[Request]: Repeat every line of the material word for word, leaving the pictures out of your answer.

Items listed in a dataset:
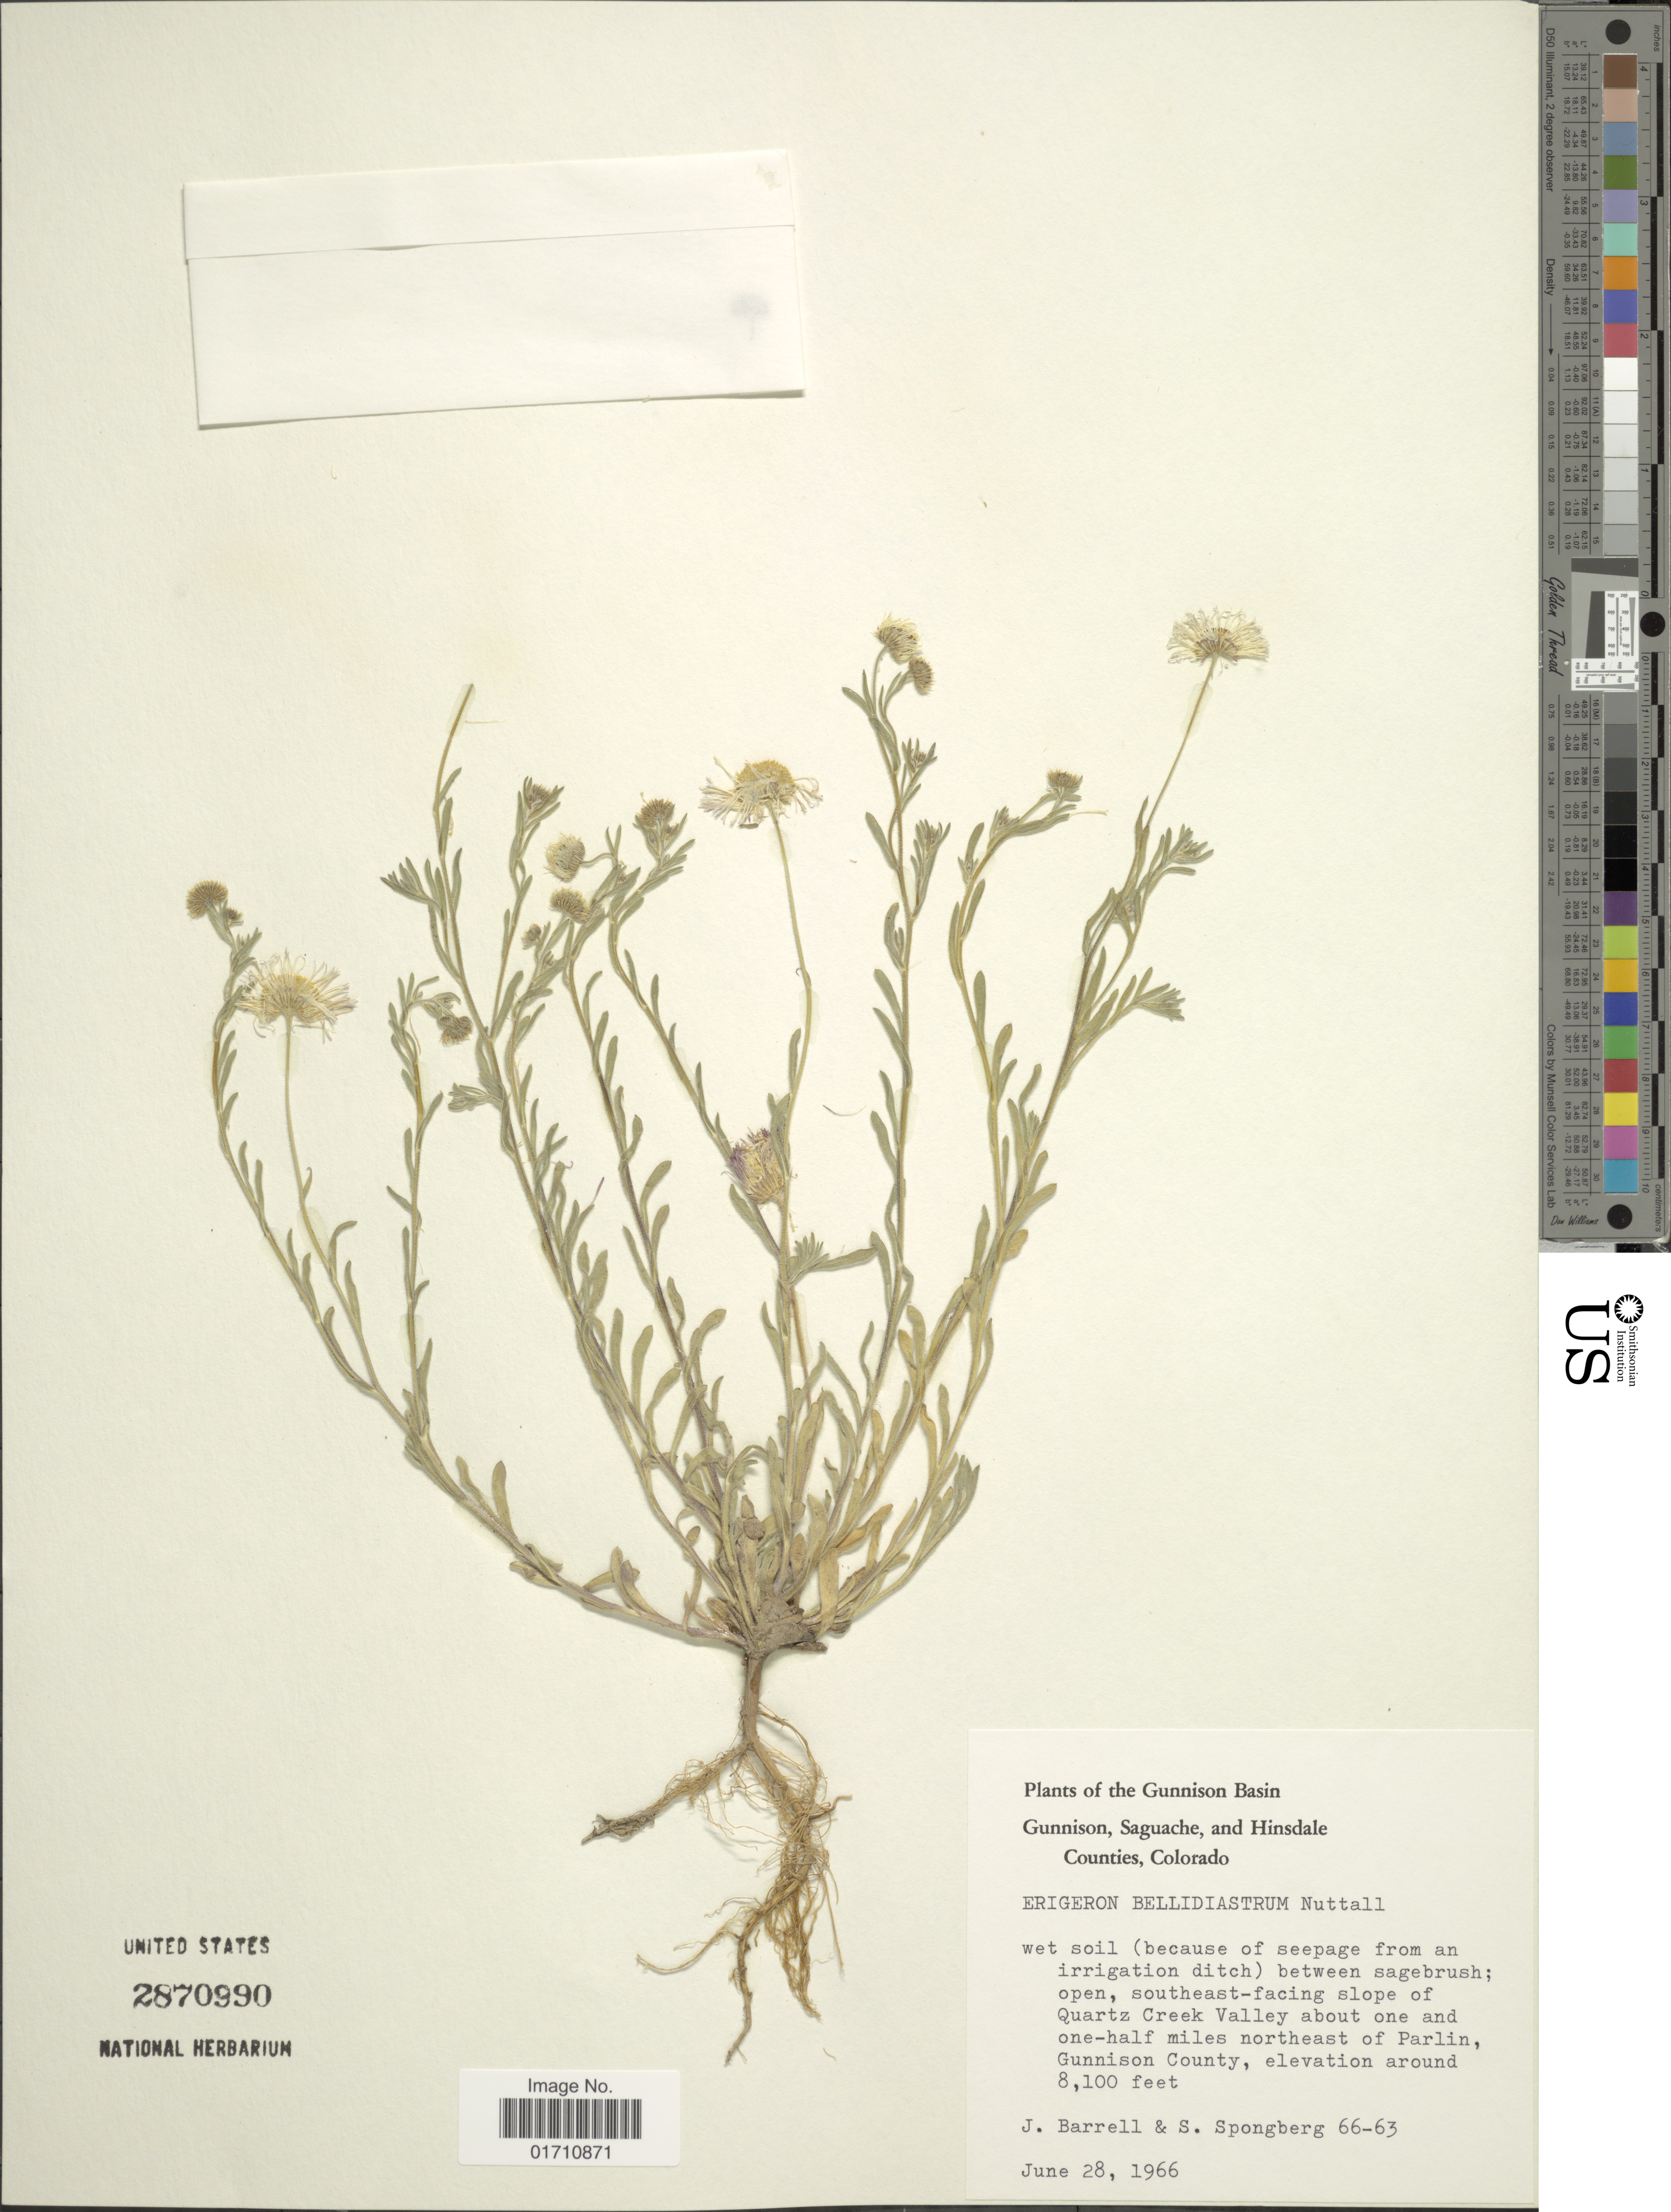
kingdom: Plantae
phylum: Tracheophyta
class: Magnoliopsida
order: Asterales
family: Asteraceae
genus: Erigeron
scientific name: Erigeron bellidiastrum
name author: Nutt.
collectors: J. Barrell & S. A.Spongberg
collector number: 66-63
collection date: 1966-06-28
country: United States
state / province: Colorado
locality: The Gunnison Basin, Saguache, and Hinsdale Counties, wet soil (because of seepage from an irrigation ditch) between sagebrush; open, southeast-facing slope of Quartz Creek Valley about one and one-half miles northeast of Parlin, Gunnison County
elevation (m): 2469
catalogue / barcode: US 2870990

[Complete answer]:
kingdom: Plantae
phylum: Tracheophyta
class: Magnoliopsida
order: Asterales
family: Asteraceae
genus: Erigeron
scientific name: Erigeron bellidiastrum
name author: Nutt.
collectors: J. Barrell & S. A.Spongberg
collector number: 66-63
collection date: 1966-06-28
country: United States
state / province: Colorado
locality: The Gunnison Basin, Saguache, and Hinsdale Counties, wet soil (because of seepage from an irrigation ditch) between sagebrush; open, southeast-facing slope of Quartz Creek Valley about one and one-half miles northeast of Parlin, Gunnison County
elevation (m): 2469
catalogue / barcode: US 2870990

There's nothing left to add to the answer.